Komitmen tersebut mengemuka dalam audiensi yang digelar di Rumah Jabatan Gubernur Gorontalo, Selasa (28/04), yang mempertemukan jajaran kedua pemerintah daerah dalam upaya membangun sinergi berbasis potensi wilayah.
Pertemuan ini menjadi titik penting bagi dua daerah bertetangga yang selama ini memiliki kedekatan geografis sekaligus keterikatan sosial-ekonomi masyarakat. Di tengah tuntutan efisiensi anggaran, kolaborasi dinilai sebagai solusi realistis untuk mempercepat pembangunan tanpa bergantung sepenuhnya pada sumber daya internal masing-masing daerah.
Bupati Parigi Moutong, H. Erwin Burase, mengungkapkan bahwa kerja sama akan difokuskan pada tiga sektor prioritas, yakni pertanian, peternakan, dan pendidikan.
Di sektor pertanian, komoditas unggulan seperti durian dan kelapa menjadi perhatian utama, terutama dalam mendorong hilirisasi produk dan membuka akses pasar yang lebih luas, termasuk peluang ekspor.
Sementara itu, sektor peternakan diarahkan pada pengembangan budidaya ayam secara terintegrasi, guna memperkuat ketahanan pangan sekaligus meningkatkan nilai ekonomi masyarakat.

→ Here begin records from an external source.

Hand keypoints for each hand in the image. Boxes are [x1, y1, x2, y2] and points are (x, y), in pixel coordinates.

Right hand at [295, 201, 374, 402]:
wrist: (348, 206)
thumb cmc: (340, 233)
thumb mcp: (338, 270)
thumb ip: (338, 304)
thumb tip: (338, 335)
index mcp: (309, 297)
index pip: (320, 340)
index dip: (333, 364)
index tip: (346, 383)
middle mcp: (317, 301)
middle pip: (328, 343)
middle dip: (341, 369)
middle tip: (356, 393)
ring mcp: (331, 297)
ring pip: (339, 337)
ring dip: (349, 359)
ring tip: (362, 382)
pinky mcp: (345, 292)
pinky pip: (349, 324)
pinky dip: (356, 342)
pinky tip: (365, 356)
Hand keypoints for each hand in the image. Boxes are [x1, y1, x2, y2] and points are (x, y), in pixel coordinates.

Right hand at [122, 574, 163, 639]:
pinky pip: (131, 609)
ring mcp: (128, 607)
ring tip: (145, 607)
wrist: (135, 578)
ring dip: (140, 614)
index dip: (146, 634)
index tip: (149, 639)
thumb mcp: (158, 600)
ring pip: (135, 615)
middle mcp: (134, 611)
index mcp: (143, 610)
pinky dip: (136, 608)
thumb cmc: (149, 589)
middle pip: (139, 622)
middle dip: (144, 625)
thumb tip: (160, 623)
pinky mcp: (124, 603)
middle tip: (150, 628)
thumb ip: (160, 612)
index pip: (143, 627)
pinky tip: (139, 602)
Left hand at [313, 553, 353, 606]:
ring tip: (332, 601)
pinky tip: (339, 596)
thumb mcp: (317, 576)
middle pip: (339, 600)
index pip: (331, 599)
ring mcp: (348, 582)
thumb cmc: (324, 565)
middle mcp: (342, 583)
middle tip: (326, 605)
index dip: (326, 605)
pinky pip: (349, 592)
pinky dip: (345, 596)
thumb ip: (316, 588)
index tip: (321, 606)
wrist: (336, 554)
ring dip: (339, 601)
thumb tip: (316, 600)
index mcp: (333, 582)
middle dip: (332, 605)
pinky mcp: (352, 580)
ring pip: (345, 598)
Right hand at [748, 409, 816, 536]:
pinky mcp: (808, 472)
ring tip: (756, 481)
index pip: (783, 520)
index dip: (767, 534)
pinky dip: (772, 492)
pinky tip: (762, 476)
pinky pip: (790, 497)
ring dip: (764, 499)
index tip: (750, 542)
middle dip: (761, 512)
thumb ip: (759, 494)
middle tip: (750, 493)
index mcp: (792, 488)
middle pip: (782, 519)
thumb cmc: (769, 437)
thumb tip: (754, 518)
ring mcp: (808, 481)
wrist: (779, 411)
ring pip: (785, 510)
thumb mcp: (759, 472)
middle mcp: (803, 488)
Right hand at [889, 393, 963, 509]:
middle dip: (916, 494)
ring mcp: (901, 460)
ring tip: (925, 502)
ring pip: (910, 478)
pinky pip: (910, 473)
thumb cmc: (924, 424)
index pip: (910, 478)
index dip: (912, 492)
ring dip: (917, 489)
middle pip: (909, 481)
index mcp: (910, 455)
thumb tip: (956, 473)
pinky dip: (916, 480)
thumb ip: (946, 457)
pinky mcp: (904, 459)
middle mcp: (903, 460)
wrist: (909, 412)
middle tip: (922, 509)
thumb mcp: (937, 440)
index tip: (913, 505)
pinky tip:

Pada sektor pendidikan, Pemerintah Kabupaten Parigi Moutong juga menyiapkan langkah konkret dengan menjajaki kerja sama dengan sejumlah perguruan tinggi di Gorontalo. Salah satu rencana strategis yang tengah disiapkan adalah pembangunan asrama mahasiswa sebagai bentuk dukungan bagi pelajar asal Parigi Moutong yang menempuh pendidikan di Gorontalo.
Gubernur Gorontalo, H. Gusnar Ismail, menyambut positif inisiatif tersebut. Ia menilai, kerja sama antar daerah menjadi instrumen penting dalam membuka akses pasar, memperkuat sektor unggulan, serta mendorong peningkatan kesejahteraan masyarakat.
“Kolaborasi seperti ini sangat penting untuk saling melengkapi potensi yang dimiliki masing-masing daerah,” ujarnya.
Usai audiensi, Bupati Parigi Moutong melanjutkan agenda dengan meninjau langsung sejumlah lokasi yang direncanakan sebagai tempat pembangunan asrama mahasiswa. Tercatat, terdapat tiga titik lokasi yang disurvei dan akan dikaji lebih lanjut untuk menentukan pilihan paling strategis dan representatif.
Sebagai tindak lanjut, kedua pihak sepakat untuk segera memperkuat koordinasi teknis antar Organisasi Perangkat Daerah (OPD) dan merumuskan kerja sama tersebut dalam bentuk perjanjian resmi.
Sinergi ini diharapkan tidak berhenti pada wacana, melainkan berlanjut pada implementasi nyata yang mampu mendorong percepatan pembangunan serta meningkatkan kesejahteraan masyarakat di kedua wilayah.